California has legislative models that set a good example for safeguarding primary residents from displacement.
Prop 13 protects longtime and elderly homeowners through assessment limits, and Prop 19 allows seniors to carry a lower taxable value to a new primary residence.
Montana can apply some of these core principles to pass legislation that exempts or reduces multiple‑home surtaxes for elderly homeowners and long‑term homesteaders.
Also, as far as the separate tax legislation that spiked the cost of monthly rent for tenants. In a fair spread of state taxes, renters will inevitably share some of the burden through rent.
However, the state Legislature could convene a special session to clearly limit how much increase of the property tax that landlords can pass through to tenants.
This would place a fairer burden on renters, while ensuring the bulk of tax increases — should they be necessary at all — fall elsewhere.
I believe legislators can pass a balanced state budget that also works to safeguard housing.
I’m looking forward to seeing how our state legislators creatively lead the people of Montana forward.
— Faith Dawson, Polson
Israel-Gaza War
Mr. Myerowitz’s letter (Jan. 1) about antisemitism and Israel misstates some facts and ignores others.

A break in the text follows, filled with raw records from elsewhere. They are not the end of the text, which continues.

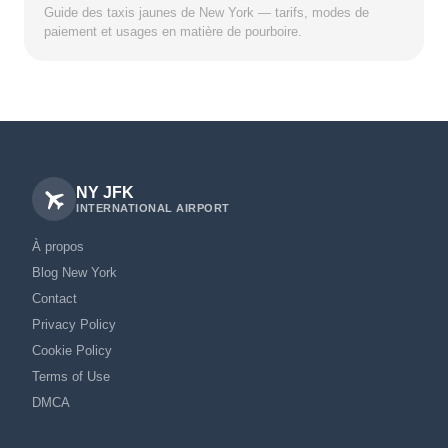
Guide des taxis jaunes de New York — tarifs, modes de
paiement et usages en matière de pourboire.
NY JFK
INTERNATIONAL AIRPORT
À propos
Blog New York
Contact
Privacy Policy
Cookie Policy
Terms of Use
DMCA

The claim that Israel is merely trying to “defend its right to exist” belies the facts on the ground. Since Oct. 7, Israel has killed over 70,000 Palestinians, the overwhelming majority of them women and children. Aid workers are targeted for execution by Israeli military, perhaps because they keep bearing witness to the execution-style killings of non-combatants by Israeli soldiers.
Four-fifths of the structures in Gaza have been destroyed or damaged. Only concerted efforts by nations around the world stopped an openly stated Israeli policy of forced starvation. In the West Bank, illegal Israeli settlements are being expanded, while homes of Palestinians are bulldozed to make way for them. Israeli soldiers stand by and watch as settlers attack Palestinian families, driving them from their homes.

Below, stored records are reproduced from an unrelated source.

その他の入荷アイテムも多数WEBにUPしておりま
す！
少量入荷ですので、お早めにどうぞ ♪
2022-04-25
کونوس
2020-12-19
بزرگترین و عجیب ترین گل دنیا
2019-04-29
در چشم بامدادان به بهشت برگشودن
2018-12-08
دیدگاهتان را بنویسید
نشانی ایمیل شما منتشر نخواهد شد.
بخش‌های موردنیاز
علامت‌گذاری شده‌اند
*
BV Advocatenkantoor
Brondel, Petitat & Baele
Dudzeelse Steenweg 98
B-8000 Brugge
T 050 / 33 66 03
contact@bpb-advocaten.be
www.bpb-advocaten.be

Is it any wonder why so many nations have labelled Israeli policy as genocide? Certainly, it is not antisemitic to oppose what Israel is doing; indeed, many Jewish scholars themselves condemn Israeli actions.
The chant “From the River to the Sea” has contested meanings. To some, it means the end of the Jewish state in which Palestinians are second-class citizens dispossessed of their land. To others, it means the creation of a state in which Jews and Palestinians live in equality and peace. Ironically, the extreme right in Israel has used this phrase to stand for reestablishment of an expanded Jewish state with expulsion of those who do not accept Jewish hegemony over the land.

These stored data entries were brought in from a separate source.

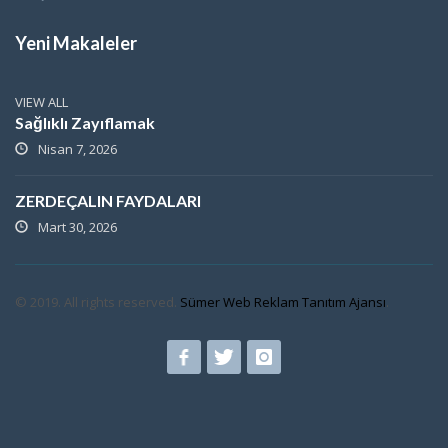
Yeni Makaleler
VIEW ALL
Sağlıklı Zayıflamak
Nisan 7, 2026
ZERDEÇALIN FAYDALARI
Mart 30, 2026
© 2019. All rights reserved.
Sümer Web Reklam Tanıtım Ajansı
.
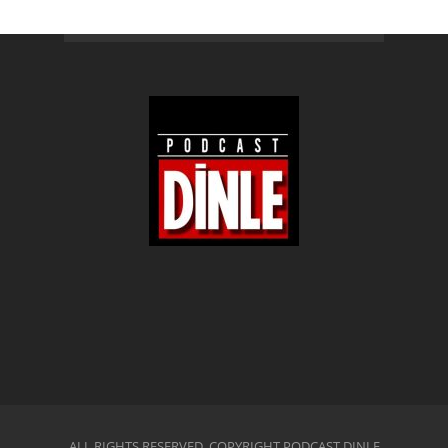
ALL RIGHTS RESERVED. COPYRIGHT PODCAST DINLE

All people of good will should abhor the murders of Jews in the U.S., Australia, and elsewhere as the manifestations of a sick, antisemitic extremism. This is the deplorable result of carefully stoked racial hatred. But these acts in no way excuse or justify what Israel is doing, and it is the height of political hypocrisy to claim they do.
For the record, the writers of this letter are Jewish. For the record, many American Jews and, yes, Israelis, share our view. And for the record, it isn’t antisemitic to be critical of Israel. In fact, holding Israel to a high standard of ethical behavior is probably the most Jewish thing we Jews can do.